ЧТО СДЕЛАТЬ.
• a. Отредактируйте приведенный фрагмент: перепишите его часть между словами "Чтобы было ясно: пять" и "успехи и неудачи." включительно, заменив "кинематографистов" на "режиссеров".
• b. Пожалуйста, перечислите все, что, согласно приведенному фрагменту, учитывается при распределении денег.

─ Это ваша цель?
─ Цель, чтобы половина проката была занята отечественными картинами, но это мечты на перспективу. Задача по итогам 2018 года ─ двадцать пять процентов, хотя и ее решить безумно сложно.
─ Если не прибегать к директивным методам.
─ Это квоты? Было бы по-китайски, а мы хотим ─ пока! ─ идти рыночным путем. Однако добиться желаемого, повторяю, трудно, поскольку прямые госинвестиции в кинопроизводство сократились с 2014 года до пяти миллиардов с шести. В рублях! А кино, как мы понимаем, отрасль, сильно зависящая от иностранной валюты и курса национальной.
Чтобы было ясно: пять миллиардов ─ это менее бюджета одного ─ подчеркиваю ─ одного голливудского блокбастера.
Тем не менее при уменьшении государственного дотирования мы добились роста доли в прокате.
─ В чем секрет?
─ Комплекс мер. И тактика, и стратегия. Во-первых, снимается все больше хороших отечественных картин. Это заслуга не наша, а кинематографистов. В свою очередь, мы лучше стали проводить конкурсы, на питчингах, защитах проектов поддерживаем самых достойных. По крайней мере, хочется в это верить. Раньше ведь все решалось под столом. Сдал заявку в черный ящик ─ получил результат. Сейчас все открыто, канал “Россия-24” транслирует обсуждение и голосование в прямом эфире, любой желающий может посмотреть. Прозрачность конкурса сняла много лишних вопросов. При распределении денег учитывается кредитная история компании, ее предыдущие успехи и неудачи.

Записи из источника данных
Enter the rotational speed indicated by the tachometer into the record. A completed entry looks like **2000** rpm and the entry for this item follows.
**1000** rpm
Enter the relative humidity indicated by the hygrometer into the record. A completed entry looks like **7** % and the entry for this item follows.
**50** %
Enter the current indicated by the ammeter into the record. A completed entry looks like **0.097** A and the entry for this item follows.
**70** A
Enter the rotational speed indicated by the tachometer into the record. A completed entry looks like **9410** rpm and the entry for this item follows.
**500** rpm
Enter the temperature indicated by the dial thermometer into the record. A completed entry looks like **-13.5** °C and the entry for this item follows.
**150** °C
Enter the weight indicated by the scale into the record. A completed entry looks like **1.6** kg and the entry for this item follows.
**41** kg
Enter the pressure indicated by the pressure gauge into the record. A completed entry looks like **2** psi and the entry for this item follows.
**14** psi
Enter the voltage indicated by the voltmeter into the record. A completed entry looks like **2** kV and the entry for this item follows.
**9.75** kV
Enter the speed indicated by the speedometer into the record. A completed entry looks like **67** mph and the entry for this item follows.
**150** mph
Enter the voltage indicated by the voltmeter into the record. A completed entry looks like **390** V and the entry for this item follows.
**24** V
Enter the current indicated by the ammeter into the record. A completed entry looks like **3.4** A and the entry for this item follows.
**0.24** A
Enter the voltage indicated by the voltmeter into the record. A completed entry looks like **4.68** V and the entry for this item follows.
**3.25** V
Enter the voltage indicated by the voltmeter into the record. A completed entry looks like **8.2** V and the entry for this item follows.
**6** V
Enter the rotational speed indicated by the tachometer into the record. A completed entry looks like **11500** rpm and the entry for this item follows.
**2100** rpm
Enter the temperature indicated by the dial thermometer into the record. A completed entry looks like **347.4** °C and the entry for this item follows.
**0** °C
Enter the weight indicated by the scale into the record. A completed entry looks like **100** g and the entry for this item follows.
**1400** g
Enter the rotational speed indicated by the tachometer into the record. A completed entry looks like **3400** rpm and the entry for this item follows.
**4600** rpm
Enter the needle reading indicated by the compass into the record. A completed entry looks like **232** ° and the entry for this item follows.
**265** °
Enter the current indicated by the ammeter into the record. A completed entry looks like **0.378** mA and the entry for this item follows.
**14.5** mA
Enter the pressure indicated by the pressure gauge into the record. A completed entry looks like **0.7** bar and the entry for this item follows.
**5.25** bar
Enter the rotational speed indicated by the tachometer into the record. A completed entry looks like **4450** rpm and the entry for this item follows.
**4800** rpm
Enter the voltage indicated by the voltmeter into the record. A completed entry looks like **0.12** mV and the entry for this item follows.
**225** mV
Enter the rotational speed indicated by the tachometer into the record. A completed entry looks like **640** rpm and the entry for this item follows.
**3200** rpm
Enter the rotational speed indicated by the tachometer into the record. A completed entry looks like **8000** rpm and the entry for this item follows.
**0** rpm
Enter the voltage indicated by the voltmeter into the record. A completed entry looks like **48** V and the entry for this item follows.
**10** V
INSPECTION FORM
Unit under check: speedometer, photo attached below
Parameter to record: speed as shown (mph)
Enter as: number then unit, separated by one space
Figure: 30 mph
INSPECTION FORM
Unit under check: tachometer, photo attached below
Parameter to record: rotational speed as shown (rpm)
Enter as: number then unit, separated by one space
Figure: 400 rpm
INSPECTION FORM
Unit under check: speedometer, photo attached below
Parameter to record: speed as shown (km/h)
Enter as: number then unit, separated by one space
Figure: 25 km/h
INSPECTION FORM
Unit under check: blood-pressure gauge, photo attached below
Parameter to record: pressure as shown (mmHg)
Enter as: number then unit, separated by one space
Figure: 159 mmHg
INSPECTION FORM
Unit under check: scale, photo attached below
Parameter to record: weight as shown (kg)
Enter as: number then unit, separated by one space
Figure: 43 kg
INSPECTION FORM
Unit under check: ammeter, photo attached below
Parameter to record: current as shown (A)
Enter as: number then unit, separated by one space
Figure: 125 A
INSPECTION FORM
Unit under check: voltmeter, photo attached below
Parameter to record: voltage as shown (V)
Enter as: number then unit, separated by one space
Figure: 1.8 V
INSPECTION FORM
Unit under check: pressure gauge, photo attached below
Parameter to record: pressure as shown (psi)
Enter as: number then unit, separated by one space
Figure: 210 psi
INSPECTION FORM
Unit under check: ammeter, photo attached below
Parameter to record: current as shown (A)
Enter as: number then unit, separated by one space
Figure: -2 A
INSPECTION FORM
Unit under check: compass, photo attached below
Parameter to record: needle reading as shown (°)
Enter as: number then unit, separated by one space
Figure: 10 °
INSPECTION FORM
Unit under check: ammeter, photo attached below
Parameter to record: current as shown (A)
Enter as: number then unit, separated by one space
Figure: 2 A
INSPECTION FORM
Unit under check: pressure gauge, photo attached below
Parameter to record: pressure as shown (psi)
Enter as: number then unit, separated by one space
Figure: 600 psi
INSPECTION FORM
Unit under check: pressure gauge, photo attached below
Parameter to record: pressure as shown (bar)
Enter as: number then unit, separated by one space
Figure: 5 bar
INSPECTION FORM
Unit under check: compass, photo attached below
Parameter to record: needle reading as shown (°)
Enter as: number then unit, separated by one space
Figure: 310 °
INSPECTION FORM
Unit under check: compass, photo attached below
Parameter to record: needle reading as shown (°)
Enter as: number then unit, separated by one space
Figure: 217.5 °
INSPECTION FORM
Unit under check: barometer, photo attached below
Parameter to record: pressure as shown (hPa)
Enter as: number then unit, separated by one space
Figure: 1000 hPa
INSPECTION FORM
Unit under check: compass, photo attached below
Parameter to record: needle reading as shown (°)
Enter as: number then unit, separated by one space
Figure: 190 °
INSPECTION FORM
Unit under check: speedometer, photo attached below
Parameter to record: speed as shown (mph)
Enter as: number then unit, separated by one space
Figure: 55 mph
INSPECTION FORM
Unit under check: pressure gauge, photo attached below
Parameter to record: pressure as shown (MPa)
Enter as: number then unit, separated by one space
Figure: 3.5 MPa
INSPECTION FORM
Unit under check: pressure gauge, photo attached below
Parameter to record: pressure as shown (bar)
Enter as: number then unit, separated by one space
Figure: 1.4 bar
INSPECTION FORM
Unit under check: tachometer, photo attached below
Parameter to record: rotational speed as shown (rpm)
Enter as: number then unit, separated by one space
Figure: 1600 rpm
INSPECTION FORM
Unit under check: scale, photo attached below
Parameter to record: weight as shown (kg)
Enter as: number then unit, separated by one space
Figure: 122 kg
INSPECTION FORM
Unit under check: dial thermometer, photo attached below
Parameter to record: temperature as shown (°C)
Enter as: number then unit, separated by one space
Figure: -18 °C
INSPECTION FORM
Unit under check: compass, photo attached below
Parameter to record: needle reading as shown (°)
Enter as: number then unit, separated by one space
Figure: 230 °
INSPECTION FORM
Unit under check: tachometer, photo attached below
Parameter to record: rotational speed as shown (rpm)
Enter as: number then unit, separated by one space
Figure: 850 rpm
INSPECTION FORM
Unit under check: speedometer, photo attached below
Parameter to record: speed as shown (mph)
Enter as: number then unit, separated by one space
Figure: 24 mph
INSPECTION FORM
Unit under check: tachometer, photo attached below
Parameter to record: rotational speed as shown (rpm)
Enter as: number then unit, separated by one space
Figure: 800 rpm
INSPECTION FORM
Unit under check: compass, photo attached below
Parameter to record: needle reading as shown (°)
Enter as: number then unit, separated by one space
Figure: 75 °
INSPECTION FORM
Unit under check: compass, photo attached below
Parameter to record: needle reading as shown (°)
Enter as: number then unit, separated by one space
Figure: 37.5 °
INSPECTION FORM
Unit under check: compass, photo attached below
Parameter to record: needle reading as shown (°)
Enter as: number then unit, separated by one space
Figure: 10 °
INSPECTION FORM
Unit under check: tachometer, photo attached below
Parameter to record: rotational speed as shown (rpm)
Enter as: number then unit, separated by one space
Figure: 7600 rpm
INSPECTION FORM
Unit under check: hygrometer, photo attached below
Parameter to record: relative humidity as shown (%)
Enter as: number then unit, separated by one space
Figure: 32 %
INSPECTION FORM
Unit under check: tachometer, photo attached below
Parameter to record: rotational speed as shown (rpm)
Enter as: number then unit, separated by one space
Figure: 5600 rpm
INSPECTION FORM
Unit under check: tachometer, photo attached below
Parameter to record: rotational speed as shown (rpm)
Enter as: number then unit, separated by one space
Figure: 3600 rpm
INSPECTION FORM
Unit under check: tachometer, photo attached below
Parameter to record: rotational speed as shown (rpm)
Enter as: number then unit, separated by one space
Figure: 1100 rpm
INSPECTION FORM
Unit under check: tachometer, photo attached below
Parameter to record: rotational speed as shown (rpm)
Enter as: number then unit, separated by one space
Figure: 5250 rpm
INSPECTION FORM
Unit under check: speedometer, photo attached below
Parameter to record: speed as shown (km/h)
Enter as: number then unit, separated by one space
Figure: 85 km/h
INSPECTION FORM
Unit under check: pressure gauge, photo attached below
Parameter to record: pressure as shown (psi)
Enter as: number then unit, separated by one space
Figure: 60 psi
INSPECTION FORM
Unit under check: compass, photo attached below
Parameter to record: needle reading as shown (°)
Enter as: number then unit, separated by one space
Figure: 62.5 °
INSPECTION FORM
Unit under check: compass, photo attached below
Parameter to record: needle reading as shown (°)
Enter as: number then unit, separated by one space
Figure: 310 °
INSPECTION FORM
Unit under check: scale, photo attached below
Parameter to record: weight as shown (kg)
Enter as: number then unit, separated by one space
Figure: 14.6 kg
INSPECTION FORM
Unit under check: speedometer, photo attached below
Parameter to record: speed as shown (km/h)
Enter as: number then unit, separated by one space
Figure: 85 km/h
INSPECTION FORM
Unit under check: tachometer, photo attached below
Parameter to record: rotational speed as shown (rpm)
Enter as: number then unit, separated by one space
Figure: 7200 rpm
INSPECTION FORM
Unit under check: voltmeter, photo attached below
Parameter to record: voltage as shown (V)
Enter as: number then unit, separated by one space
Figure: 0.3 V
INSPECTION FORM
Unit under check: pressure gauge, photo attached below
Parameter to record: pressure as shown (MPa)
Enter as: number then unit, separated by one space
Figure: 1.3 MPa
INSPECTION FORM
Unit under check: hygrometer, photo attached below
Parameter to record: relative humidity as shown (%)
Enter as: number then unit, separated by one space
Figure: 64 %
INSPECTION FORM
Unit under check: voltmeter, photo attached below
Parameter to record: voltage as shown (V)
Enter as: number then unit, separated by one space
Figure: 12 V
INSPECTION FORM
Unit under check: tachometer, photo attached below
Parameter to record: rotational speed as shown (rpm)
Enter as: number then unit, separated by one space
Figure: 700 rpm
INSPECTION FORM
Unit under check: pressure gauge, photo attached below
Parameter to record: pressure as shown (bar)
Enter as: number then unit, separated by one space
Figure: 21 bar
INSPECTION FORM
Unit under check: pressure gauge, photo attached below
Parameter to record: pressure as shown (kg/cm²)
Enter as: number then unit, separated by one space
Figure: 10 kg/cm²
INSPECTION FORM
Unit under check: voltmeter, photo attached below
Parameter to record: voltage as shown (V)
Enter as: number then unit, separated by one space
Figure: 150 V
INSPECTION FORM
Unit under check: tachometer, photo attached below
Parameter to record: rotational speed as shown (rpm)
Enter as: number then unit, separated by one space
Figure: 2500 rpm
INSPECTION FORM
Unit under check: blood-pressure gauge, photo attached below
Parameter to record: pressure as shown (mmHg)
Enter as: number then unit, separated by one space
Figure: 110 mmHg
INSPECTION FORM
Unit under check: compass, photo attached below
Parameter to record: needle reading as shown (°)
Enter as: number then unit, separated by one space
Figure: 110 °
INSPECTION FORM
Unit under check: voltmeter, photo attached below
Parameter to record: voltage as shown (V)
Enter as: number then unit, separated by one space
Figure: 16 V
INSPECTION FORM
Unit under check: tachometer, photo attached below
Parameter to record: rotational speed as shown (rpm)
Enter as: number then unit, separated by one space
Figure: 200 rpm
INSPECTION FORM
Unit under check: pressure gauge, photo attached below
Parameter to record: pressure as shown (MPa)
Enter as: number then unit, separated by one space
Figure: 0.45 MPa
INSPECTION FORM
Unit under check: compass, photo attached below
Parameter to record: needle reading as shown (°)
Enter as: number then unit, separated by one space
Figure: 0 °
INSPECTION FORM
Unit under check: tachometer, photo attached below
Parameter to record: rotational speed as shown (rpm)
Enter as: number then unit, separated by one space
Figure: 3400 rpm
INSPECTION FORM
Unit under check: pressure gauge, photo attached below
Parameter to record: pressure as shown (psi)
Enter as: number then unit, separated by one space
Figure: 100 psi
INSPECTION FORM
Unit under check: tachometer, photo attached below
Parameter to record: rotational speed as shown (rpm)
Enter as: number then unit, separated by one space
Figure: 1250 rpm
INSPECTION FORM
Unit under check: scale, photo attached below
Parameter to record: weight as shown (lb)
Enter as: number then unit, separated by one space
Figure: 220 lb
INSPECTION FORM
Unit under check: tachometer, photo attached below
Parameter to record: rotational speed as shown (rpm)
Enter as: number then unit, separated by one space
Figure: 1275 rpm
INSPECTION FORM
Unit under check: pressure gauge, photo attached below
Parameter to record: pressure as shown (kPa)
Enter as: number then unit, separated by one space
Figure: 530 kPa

ОТВЕТЫ ПО ЗАДАНИЯМ.
• a.
Чтобы было ясно: пять миллиардов ─ это менее бюджета одного ─ подчеркиваю ─ одного голливудского блокбастера.
Тем не менее при уменьшении государственного дотирования мы добились роста доли в прокате.
─ В чем секрет?
─ Комплекс мер. И тактика, и стратегия. Во-первых, снимается все больше хороших отечественных картин. Это заслуга не наша, а режиссеров. В свою очередь, мы лучше стали проводить конкурсы, на питчингах, защитах проектов поддерживаем самых достойных. По крайней мере, хочется в это верить. Раньше ведь все решалось под столом. Сдал заявку в черный ящик ─ получил результат. Сейчас все открыто, канал “Россия-24” транслирует обсуждение и голосование в прямом эфире, любой желающий может посмотреть. Прозрачность конкурса сняла много лишних вопросов. При распределении денег учитывается кредитная история компании, ее предыдущие успехи и неудачи.

• b. Кредитная история компании; ее предыдущие успехи; ее предыдущие неудачи.